Y a partir de ahí la cosa derivó en el futuro de la periodismo, basado en la calidad del mismo. @Gapinel recogía la cita “El buen periodismo debe mantenerse independientemente del soporte” que resume muy bien la filosofía con la que encara la profesión Sindo Lafuente. Avisa que el contrato del periodista es con la casa, pero también y ante todo, este mantiene un importante compromiso con su audiencia, es a ella a quien se debe. También destaca la enorme repercusión que ha tenido el iPhone en la sociedad, no tanto como producto, más bien como concepto, esa es una herramienta importantísima para el periodista. “El chisme más revolucionario de los últimos 30 años“, así lo define Sindo.

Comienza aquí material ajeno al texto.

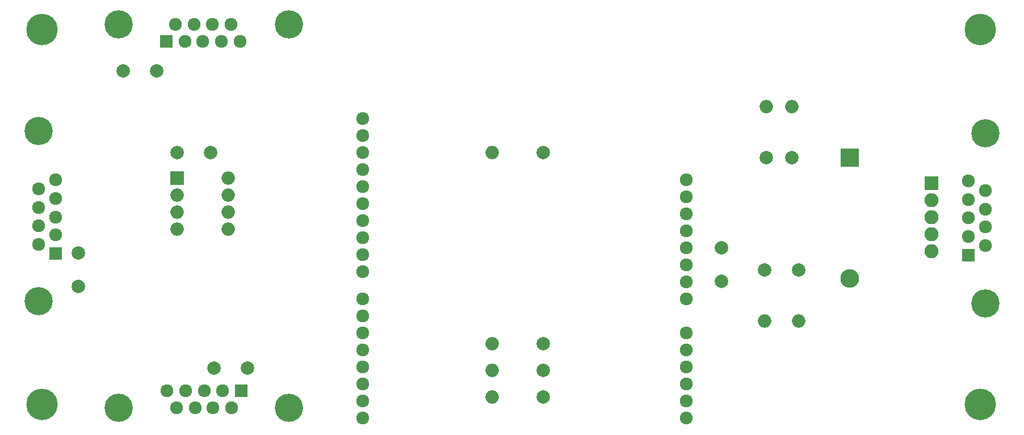
<source format=gbr>
G04 #@! TF.FileFunction,Soldermask,Bot*
%FSLAX46Y46*%
G04 Gerber Fmt 4.6, Leading zero omitted, Abs format (unit mm)*
G04 Created by KiCad (PCBNEW 4.0.2-stable) date 22/12/2017 23:20:32*
%MOMM*%
G01*
G04 APERTURE LIST*
%ADD10C,0.100000*%
%ADD11C,1.924000*%
%ADD12C,4.210000*%
%ADD13R,1.920000X1.920000*%
%ADD14C,1.920000*%
%ADD15C,2.000000*%
%ADD16R,2.000000X2.000000*%
%ADD17O,2.000000X2.000000*%
%ADD18R,2.100000X2.100000*%
%ADD19O,2.100000X2.100000*%
%ADD20R,2.800000X2.800000*%
%ADD21O,2.800000X2.800000*%
%ADD22C,4.700000*%
G04 APERTURE END LIST*
D10*
D11*
X175132000Y-76472000D03*
X175132000Y-81552000D03*
X175132000Y-84092000D03*
X175132000Y-86632000D03*
X175132000Y-89172000D03*
X175132000Y-91712000D03*
X175132000Y-94252000D03*
X175132000Y-99332000D03*
X175132000Y-101872000D03*
X175132000Y-104412000D03*
X175132000Y-106952000D03*
X175132000Y-109492000D03*
X175132000Y-112032000D03*
X126872000Y-112032000D03*
X126872000Y-109492000D03*
X126872000Y-106952000D03*
X126872000Y-104412000D03*
X126872000Y-101872000D03*
X126872000Y-99332000D03*
X126872000Y-96792000D03*
X126872000Y-94252000D03*
X126872000Y-90188000D03*
X126872000Y-87648000D03*
X126872000Y-85108000D03*
X126872000Y-82568000D03*
X126872000Y-80028000D03*
X126872000Y-77488000D03*
X126872000Y-74948000D03*
X126872000Y-72408000D03*
X126872000Y-69868000D03*
X126872000Y-67328000D03*
X175132000Y-79012000D03*
D12*
X90421000Y-110508000D03*
X115821000Y-110508000D03*
D13*
X108711000Y-107968000D03*
D14*
X105921000Y-107968000D03*
X103251000Y-107968000D03*
X100451000Y-107968000D03*
X97661000Y-107968000D03*
X107311000Y-110508000D03*
X104521000Y-110508000D03*
X101851000Y-110508000D03*
X99061000Y-110508000D03*
D15*
X96138000Y-60216000D03*
X91138000Y-60216000D03*
X104647000Y-104539000D03*
X109647000Y-104539000D03*
X99186000Y-72408000D03*
X104186000Y-72408000D03*
X84454000Y-87394000D03*
X84454000Y-92394000D03*
D16*
X99186000Y-76218000D03*
D17*
X106806000Y-83838000D03*
X99186000Y-78758000D03*
X106806000Y-81298000D03*
X99186000Y-81298000D03*
X106806000Y-78758000D03*
X99186000Y-83838000D03*
X106806000Y-76218000D03*
D18*
X211708000Y-76916500D03*
D19*
X211708000Y-79456500D03*
X211708000Y-81996500D03*
X211708000Y-84536500D03*
X211708000Y-87076500D03*
D12*
X78486000Y-69190000D03*
X78486000Y-94590000D03*
D13*
X81026000Y-87480000D03*
D14*
X81026000Y-84690000D03*
X81026000Y-82020000D03*
X81026000Y-79220000D03*
X81026000Y-76430000D03*
X78486000Y-86080000D03*
X78486000Y-83290000D03*
X78486000Y-80620000D03*
X78486000Y-77830000D03*
D12*
X115825000Y-53231000D03*
X90425000Y-53231000D03*
D13*
X97535000Y-55771000D03*
D14*
X100325000Y-55771000D03*
X102995000Y-55771000D03*
X105795000Y-55771000D03*
X108585000Y-55771000D03*
X98935000Y-53231000D03*
X101725000Y-53231000D03*
X104395000Y-53231000D03*
X107185000Y-53231000D03*
D12*
X219717000Y-94906200D03*
X219717000Y-69506200D03*
D13*
X217177000Y-87666200D03*
D14*
X217177000Y-84876200D03*
X217177000Y-82076200D03*
X217177000Y-79416200D03*
X217177000Y-76616200D03*
X219717000Y-78016200D03*
X219717000Y-80806200D03*
X219717000Y-83476200D03*
X219717000Y-86266200D03*
D15*
X153800000Y-104900000D03*
D17*
X146180000Y-104900000D03*
D15*
X153800000Y-108900000D03*
D17*
X146180000Y-108900000D03*
D15*
X153800000Y-100900000D03*
D17*
X146180000Y-100900000D03*
D15*
X187070000Y-73170000D03*
D17*
X187070000Y-65550000D03*
D15*
X190880000Y-73170000D03*
D17*
X190880000Y-65550000D03*
D15*
X186816000Y-89934000D03*
D17*
X186816000Y-97554000D03*
D15*
X191896000Y-89934000D03*
D17*
X191896000Y-97554000D03*
D15*
X153796000Y-72408000D03*
D17*
X146176000Y-72408000D03*
D15*
X180339000Y-86632000D03*
X180339000Y-91632000D03*
D20*
X199516000Y-73170000D03*
D21*
X199516000Y-91170000D03*
D22*
X79000000Y-54000000D03*
X79000000Y-110000000D03*
X219000000Y-110000000D03*
X219000000Y-54000000D03*
M02*

</source>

No se debe buscar el modelo de negocio hasta encontrar el modelo de producto, no se puede sacar rentabilidad a algo que no se sabe lo que es. Y a los estudiantes a los que se dirigía les dedicó unas inspiradoras palabras finales, hay que moverse, perder el miedo a ser rebelde, salir a buscar la noticia o el trabajo, que este no va a llamar a tu puerta. Los currículum vitae están obsoletos, no los lee, no le gustan, él (y muchos otros) piden enlaces y a partir de ahí, lo que surja. La chispa joven del periodismo, el futuro del oficio es quien tiene que llevar las riendas, mantener un punto de rebeldía para evitar que los que están por encima les pisen, hay que aprovechar todos los recursos de los que se dispone para tirar hacia adelante. Hay mucho camino y aunque la cosa esté muy mal, siempre hay luz al final del tunel.